You want to save the banks but not the homeowners?

If the banks hadn't have made the bad loans to the homeowners we would not be in this mess. Sure some people bought more house than they could afford but they couldn't have done that if the banks had not lent them the money. It was the responsiblity of the banks to make good loans. Now some seem to think we should just throw the homeowners to the wolves. It is not enough to just save the banks, we have to stop the foreclosures. The economy will not improve if the housing maket does not improve. I would rather see my tax money keeping people in their homes than keeping bankers on their yachts.
The following link may explain why the banks made so many bad loans. This explains the Community Reinvestment Act which may have played a part with the current problem. Some say it didn't have anything to do with our current situation, but I don't think it helped at all.
http://en.wikipedia.org/wiki/Community_Reinvestment_Act
The following is from the The New York Times. Aren't you glad that Barney Frank is handling the current problem?

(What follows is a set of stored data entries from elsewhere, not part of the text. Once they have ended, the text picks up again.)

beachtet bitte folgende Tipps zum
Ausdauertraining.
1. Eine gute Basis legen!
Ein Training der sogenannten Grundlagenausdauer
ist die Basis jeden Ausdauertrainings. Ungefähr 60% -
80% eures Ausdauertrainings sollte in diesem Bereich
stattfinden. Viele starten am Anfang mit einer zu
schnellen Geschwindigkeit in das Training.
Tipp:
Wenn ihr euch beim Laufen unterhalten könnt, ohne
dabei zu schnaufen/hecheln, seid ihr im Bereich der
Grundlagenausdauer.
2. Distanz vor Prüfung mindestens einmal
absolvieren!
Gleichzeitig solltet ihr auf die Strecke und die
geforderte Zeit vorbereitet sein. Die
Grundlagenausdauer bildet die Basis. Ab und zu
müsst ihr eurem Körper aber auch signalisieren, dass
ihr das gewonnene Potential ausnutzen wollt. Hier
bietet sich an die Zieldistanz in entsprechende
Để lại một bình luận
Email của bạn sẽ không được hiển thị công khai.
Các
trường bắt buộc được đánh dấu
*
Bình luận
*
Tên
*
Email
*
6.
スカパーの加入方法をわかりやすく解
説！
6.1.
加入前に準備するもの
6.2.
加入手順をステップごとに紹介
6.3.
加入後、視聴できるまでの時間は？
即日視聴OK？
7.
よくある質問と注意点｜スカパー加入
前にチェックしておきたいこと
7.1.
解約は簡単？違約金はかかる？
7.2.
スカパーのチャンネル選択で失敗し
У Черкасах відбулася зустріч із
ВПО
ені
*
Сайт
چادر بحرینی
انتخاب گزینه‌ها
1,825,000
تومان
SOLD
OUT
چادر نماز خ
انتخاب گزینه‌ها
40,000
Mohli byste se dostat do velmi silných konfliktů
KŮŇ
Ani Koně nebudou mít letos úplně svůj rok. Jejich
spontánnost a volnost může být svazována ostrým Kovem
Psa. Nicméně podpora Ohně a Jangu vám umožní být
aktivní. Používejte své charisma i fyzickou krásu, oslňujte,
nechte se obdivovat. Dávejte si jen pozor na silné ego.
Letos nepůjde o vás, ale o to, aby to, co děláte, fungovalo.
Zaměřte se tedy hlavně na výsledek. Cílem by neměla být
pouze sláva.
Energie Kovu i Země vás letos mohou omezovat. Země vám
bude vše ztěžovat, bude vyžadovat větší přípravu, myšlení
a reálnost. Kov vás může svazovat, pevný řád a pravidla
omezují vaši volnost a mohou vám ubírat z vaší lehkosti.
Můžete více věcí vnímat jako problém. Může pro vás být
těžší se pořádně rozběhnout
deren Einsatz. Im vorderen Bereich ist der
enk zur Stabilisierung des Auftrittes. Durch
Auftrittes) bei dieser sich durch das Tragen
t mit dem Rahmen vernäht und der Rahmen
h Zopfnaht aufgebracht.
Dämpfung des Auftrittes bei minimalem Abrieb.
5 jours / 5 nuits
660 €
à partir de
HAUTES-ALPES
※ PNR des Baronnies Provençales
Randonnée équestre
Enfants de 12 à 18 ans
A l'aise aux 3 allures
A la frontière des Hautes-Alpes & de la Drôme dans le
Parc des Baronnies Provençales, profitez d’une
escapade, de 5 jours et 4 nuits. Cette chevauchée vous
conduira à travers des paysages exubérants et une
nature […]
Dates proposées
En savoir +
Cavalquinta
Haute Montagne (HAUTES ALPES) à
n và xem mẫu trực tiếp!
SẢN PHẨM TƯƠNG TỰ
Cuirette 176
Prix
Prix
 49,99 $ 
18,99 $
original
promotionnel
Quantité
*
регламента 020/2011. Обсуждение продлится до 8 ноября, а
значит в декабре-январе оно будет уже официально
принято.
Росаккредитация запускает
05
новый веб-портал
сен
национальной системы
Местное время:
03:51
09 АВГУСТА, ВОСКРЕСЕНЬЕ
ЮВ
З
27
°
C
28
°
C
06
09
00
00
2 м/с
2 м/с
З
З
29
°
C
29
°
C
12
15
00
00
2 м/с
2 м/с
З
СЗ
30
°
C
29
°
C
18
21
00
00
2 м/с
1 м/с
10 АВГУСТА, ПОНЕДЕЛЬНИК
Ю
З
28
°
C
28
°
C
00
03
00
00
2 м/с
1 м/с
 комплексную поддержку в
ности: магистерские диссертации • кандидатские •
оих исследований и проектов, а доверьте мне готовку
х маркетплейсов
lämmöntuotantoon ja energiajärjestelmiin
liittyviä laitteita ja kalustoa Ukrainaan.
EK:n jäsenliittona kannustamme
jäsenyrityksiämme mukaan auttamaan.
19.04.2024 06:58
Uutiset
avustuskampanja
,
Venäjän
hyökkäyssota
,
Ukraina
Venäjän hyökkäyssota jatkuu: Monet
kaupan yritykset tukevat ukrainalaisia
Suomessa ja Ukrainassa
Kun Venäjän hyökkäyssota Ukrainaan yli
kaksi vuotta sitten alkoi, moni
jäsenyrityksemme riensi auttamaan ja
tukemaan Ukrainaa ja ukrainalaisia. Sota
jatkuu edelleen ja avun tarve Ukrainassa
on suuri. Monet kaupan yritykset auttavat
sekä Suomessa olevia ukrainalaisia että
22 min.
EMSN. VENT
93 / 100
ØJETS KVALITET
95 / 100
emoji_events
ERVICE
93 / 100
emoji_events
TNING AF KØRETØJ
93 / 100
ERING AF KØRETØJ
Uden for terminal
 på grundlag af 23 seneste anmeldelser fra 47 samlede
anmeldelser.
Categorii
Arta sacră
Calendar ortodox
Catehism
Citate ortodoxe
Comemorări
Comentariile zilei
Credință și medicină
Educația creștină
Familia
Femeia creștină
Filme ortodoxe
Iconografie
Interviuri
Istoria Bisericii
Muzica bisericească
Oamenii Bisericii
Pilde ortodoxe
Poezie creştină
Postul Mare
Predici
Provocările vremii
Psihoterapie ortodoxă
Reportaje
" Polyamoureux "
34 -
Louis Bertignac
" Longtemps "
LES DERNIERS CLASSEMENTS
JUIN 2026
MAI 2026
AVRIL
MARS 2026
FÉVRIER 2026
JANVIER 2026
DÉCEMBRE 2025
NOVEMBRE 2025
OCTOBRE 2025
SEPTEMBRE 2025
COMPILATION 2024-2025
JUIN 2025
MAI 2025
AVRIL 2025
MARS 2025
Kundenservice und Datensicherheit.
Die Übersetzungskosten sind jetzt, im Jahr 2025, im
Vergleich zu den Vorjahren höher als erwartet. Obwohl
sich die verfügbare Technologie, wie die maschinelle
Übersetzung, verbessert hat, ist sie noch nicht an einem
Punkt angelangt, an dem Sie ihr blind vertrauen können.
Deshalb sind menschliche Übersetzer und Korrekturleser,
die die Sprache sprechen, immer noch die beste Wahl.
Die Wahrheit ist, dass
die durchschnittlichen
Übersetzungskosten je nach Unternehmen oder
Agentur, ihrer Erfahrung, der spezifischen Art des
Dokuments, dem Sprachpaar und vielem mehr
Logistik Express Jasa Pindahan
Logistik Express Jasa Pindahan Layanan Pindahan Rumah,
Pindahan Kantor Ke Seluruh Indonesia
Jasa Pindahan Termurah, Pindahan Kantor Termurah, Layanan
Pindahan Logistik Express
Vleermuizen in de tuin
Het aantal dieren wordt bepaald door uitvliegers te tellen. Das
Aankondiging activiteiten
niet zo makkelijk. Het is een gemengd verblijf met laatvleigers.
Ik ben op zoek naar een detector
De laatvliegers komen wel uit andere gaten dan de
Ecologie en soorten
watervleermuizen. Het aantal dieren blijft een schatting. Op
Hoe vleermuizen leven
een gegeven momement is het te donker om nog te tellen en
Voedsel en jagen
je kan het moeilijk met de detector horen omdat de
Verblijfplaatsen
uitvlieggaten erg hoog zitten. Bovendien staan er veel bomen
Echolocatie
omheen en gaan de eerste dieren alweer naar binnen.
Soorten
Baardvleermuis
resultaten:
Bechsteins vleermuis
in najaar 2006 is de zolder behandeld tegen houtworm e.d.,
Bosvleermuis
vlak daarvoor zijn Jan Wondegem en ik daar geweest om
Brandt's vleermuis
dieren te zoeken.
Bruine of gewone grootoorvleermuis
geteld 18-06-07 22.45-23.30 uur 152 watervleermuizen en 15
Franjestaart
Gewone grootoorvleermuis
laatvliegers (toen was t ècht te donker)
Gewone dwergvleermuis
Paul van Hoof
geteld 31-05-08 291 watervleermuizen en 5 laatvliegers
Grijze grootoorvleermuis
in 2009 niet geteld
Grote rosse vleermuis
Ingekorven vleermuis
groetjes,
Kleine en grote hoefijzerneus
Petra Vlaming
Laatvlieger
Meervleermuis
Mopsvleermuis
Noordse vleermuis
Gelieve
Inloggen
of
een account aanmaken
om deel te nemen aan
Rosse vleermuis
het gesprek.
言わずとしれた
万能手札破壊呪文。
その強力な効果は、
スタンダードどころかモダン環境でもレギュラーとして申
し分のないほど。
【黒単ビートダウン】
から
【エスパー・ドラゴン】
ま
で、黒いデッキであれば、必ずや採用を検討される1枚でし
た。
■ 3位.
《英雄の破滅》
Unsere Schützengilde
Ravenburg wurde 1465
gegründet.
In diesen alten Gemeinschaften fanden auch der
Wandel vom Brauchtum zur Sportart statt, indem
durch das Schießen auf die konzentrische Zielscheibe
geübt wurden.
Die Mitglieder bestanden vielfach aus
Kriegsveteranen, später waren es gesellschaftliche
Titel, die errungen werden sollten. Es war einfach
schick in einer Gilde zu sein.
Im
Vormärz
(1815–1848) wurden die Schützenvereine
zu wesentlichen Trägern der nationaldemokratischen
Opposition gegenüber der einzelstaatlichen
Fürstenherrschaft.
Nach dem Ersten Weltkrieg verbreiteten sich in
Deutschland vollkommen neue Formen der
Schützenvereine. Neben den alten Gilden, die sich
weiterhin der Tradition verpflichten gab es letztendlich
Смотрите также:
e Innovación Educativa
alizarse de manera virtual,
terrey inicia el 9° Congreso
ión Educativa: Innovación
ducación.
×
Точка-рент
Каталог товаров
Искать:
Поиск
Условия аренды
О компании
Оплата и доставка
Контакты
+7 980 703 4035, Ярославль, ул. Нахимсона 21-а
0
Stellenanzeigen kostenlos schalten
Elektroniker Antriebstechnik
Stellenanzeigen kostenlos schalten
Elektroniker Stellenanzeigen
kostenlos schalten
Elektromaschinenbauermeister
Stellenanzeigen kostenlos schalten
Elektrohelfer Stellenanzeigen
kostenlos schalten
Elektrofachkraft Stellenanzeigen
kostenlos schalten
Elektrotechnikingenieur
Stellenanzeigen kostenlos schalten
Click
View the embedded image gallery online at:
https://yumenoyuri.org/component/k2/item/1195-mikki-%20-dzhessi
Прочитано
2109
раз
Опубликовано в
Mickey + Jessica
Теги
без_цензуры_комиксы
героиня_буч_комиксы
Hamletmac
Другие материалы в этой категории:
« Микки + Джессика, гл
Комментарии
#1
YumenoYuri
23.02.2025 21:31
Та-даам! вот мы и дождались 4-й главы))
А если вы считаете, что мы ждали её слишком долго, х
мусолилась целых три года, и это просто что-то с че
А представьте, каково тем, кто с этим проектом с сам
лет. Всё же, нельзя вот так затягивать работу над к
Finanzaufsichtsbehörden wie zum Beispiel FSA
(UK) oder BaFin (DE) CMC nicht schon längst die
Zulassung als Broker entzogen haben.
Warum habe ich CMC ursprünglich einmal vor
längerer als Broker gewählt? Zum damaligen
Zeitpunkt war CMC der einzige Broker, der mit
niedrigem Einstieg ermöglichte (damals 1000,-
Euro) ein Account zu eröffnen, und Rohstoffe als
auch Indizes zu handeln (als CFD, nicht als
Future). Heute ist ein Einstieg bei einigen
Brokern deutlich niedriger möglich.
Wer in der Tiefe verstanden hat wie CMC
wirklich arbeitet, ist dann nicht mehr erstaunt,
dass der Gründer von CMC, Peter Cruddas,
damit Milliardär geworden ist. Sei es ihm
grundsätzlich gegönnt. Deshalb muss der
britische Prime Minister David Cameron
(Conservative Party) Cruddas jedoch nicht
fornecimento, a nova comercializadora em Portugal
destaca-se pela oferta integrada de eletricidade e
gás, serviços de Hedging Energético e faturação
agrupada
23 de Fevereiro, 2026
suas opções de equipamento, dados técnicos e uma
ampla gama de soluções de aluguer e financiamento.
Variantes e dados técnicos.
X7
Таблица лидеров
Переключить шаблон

Five years ago the Bush Administration attempted to head off a financial crisis that loomed ahead for Freddie Mac and Fannie Mae. As reported by the New York Times on September 11, 2003:
The Bush administration today recommended the most significant regulatory overhaul in the housing finance industry since the savings and loan crisis a decade ago.
Under the plan, disclosed at a Congressional hearing today, a new agency would be created within the Treasury Department to assume supervision of Fannie Mae and Freddie Mac, the government-sponsored companies that are the two largest players in the mortgage lending industry.
The new agency would have the authority, which now rests with Congress, to set one of the two capital-reserve requirements for the companies. It would exercise authority over any new lines of business. And it would determine whether the two are adequately managing the risks of their ballooning portfolios.
The plan is an acknowledgment by the administration that oversight of Fannie Mae and Freddie Mac - which together have issued more than $1.5 trillion in outstanding debt - is broken. A report by outside investigators in July concluded that Freddie Mac manipulated its accounting to mislead investors, and critics have said Fannie Mae does not adequately hedge against rising interest rates.
However, it was Congressional Democrats who fought tooth and nail to kill this new oversight.
Among the groups denouncing the proposal today were the National Association of Home Builders and Congressional Democrats who fear that tighter regulation of the companies could sharply reduce their commitment to financing low-income and affordable housing.
These two entities - Fannie Mae and Freddie Mac - are not facing any kind of financial crisis, said Representative Barney Frank of Massachusetts, the ranking Democrat on the Financial Services Committee. The more people exaggerate these problems, the more pressure there is on these companies, the less we will see in terms of affordable housing.
Representative Melvin L. Watt, Democrat of North Carolina, agreed. I dont see much other than a shell game going on here, moving something from one agency to another and in the process weakening the bargaining power of poorer families and their ability to get affordable housing, Mr. Watt said.